**Exercise requirements**
Reproduce exactly the lines of the material beneath, from the line that contains "neck: (373, 293)" to the line that contains "left knee: (283, 398)", both included, and no other lines.

**Supplied data**

>>>>>

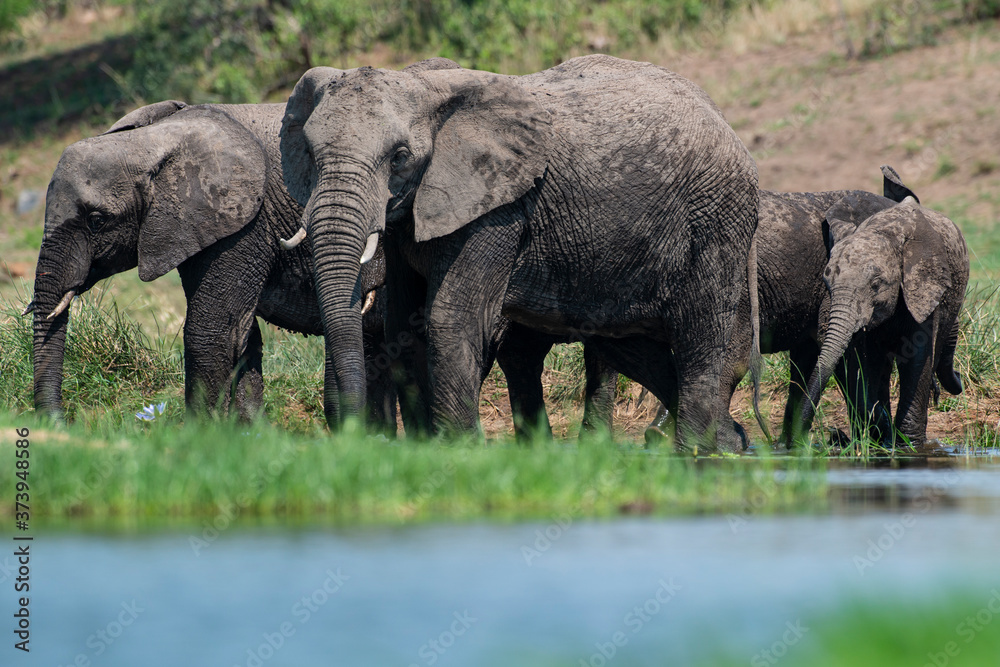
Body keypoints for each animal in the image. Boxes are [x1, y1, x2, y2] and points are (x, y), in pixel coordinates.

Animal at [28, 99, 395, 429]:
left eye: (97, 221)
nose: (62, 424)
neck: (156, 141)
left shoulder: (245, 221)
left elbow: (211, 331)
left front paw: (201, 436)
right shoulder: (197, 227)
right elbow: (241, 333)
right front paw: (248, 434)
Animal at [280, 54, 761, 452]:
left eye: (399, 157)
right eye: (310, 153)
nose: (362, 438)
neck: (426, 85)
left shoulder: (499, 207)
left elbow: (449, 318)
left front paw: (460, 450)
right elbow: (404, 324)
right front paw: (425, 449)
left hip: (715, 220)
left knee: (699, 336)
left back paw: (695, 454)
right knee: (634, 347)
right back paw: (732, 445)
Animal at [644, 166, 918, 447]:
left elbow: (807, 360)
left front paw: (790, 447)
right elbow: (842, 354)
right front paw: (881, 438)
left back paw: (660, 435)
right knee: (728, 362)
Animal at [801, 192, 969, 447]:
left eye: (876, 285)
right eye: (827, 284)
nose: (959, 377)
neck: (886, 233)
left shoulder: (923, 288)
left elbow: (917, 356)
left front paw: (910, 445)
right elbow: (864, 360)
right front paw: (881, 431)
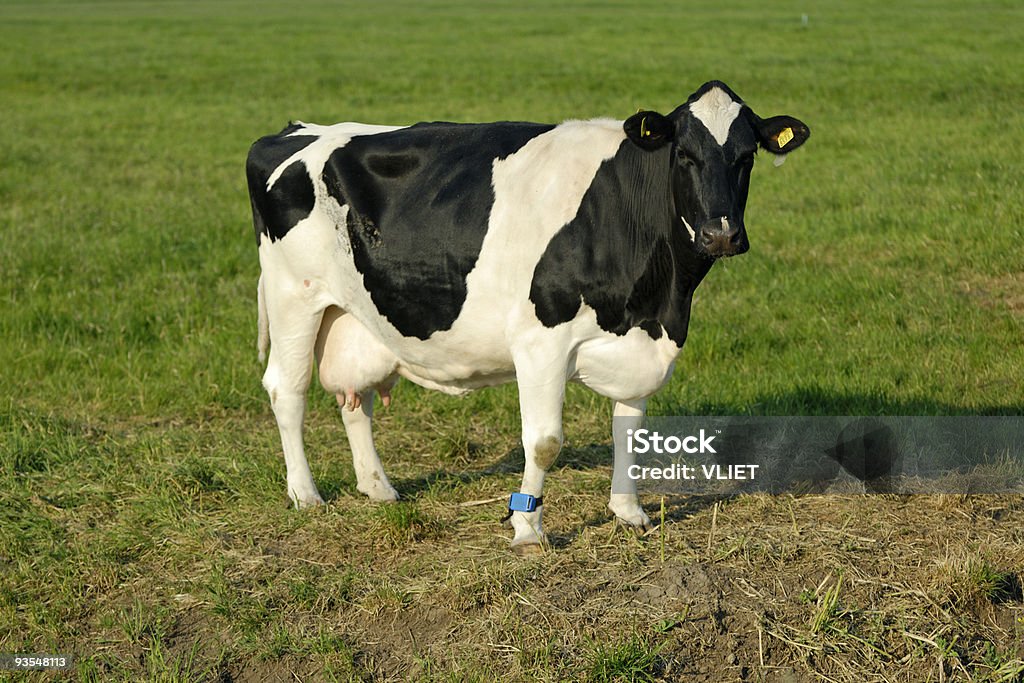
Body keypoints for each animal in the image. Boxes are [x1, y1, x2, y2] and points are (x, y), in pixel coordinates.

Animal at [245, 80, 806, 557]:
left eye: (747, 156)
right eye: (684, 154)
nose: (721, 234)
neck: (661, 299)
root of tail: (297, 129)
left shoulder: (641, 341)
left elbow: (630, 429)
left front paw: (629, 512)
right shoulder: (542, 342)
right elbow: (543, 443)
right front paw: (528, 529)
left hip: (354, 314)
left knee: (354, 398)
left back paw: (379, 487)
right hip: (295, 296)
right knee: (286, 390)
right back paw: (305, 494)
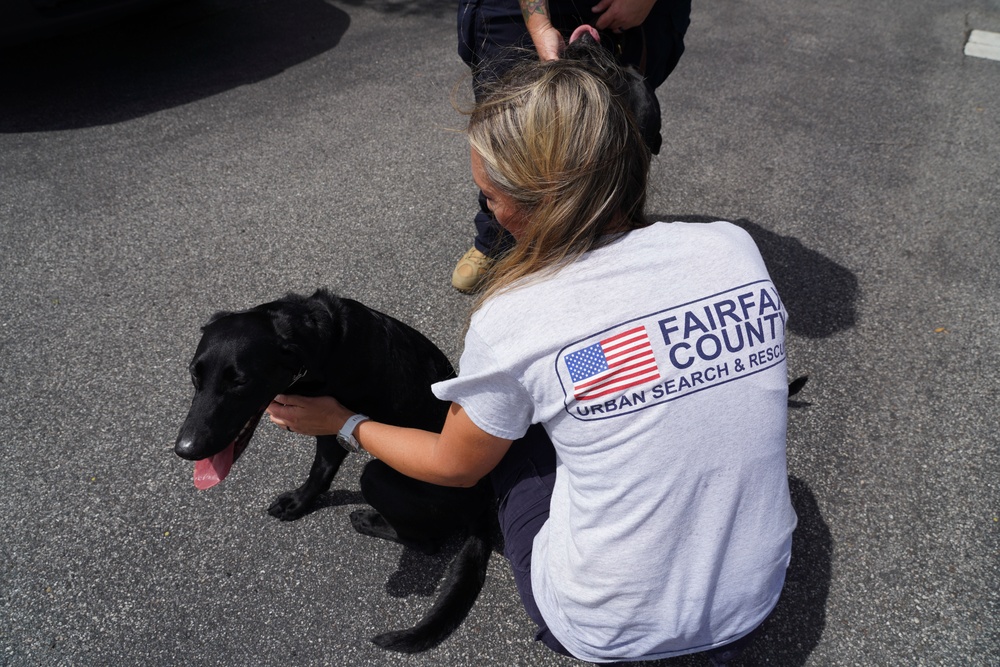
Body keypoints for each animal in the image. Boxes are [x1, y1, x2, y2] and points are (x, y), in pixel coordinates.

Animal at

<<<<<
>>>>>

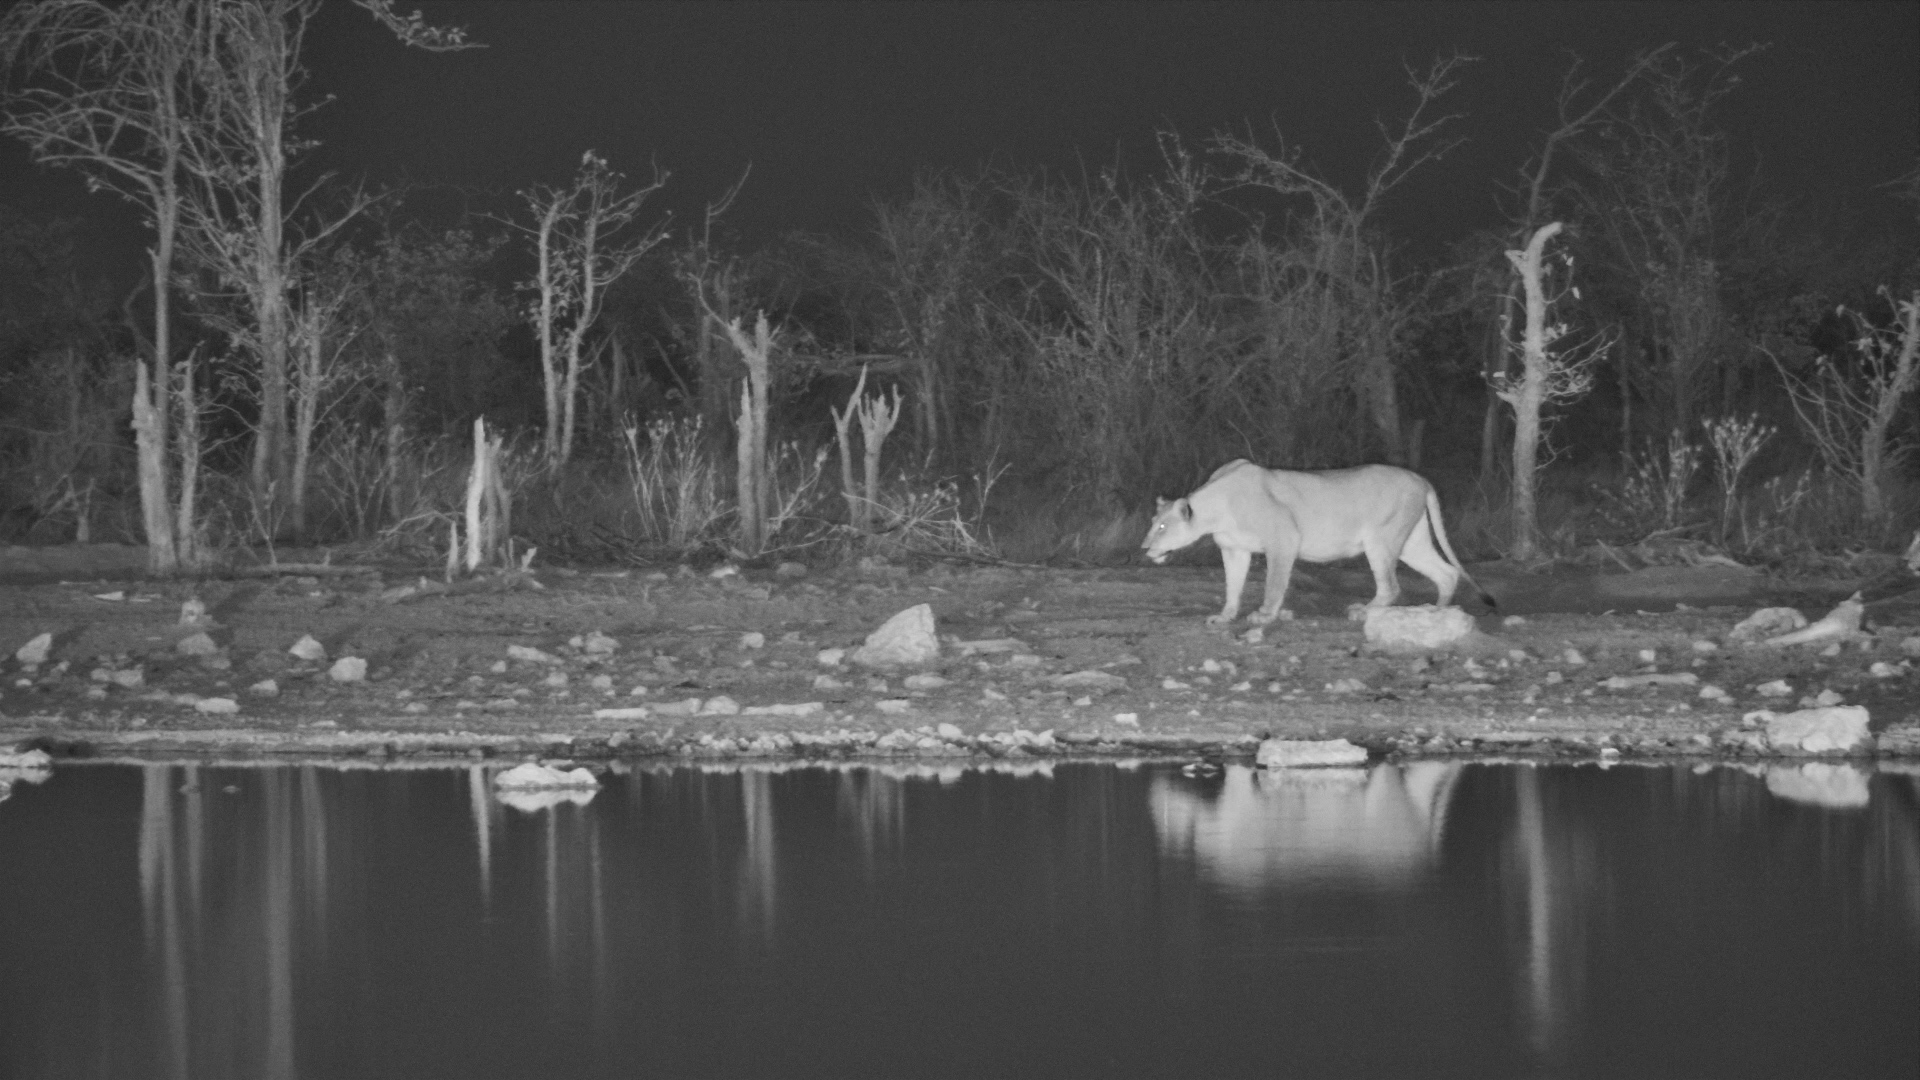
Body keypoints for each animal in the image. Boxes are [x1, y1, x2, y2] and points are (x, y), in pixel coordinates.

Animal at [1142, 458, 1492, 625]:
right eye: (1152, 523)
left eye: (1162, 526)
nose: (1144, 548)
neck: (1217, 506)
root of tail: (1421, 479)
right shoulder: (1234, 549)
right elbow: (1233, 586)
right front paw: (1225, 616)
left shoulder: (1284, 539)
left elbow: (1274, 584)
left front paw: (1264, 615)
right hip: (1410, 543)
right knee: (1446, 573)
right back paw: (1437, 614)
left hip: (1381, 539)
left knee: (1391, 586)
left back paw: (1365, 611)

<<<<<
>>>>>

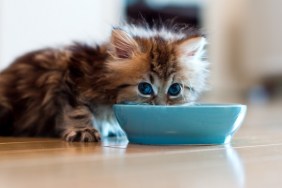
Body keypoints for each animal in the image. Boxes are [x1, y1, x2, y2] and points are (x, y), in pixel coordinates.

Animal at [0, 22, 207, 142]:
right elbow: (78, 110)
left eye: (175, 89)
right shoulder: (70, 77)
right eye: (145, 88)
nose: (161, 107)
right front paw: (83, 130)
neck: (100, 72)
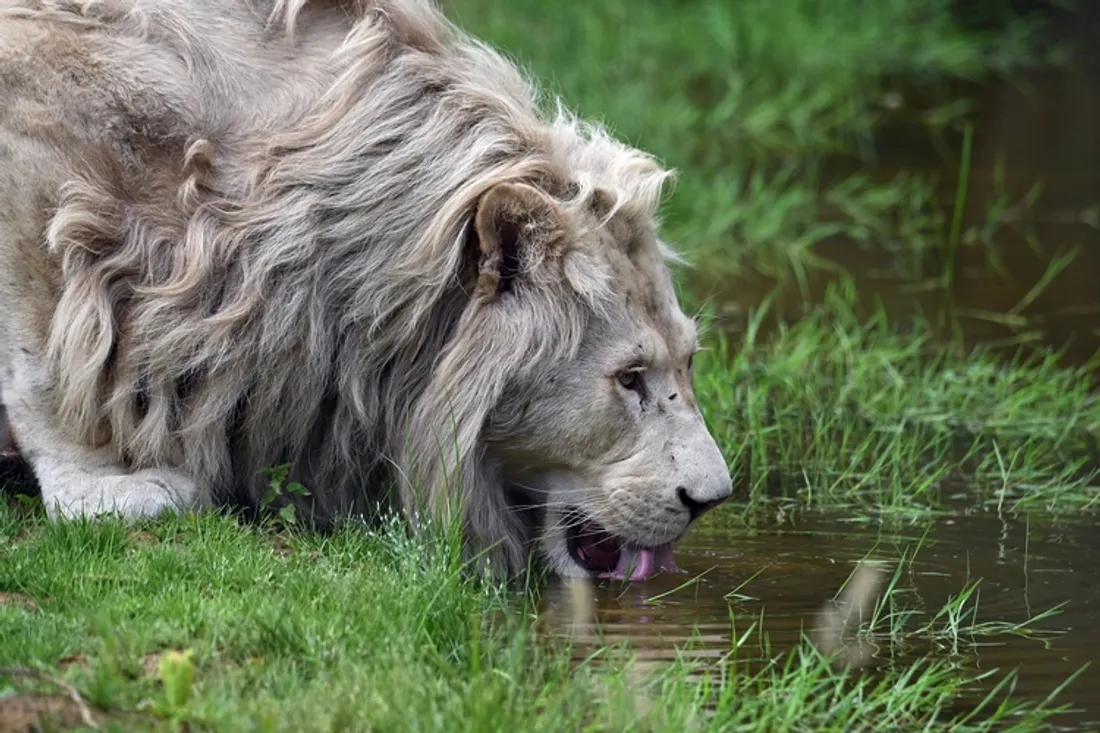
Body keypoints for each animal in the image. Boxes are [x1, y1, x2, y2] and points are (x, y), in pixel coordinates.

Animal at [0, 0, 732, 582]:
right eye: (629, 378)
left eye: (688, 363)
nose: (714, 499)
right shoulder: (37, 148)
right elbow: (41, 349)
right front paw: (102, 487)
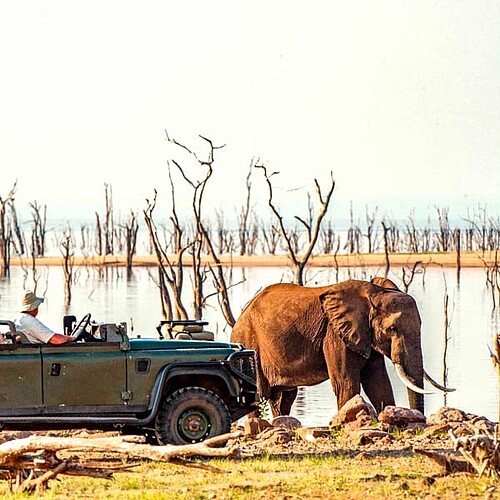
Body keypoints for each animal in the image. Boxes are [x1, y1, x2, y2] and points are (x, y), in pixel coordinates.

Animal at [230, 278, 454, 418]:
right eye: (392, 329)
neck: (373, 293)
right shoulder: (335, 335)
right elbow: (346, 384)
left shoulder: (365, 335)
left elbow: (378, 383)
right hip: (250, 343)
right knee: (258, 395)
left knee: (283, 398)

<<<<<

**Finished task**
neck: (373, 293)
right shoulder: (335, 335)
right elbow: (346, 384)
left shoulder: (365, 335)
left elbow: (378, 383)
right hip: (250, 343)
right knee: (258, 395)
left knee: (283, 398)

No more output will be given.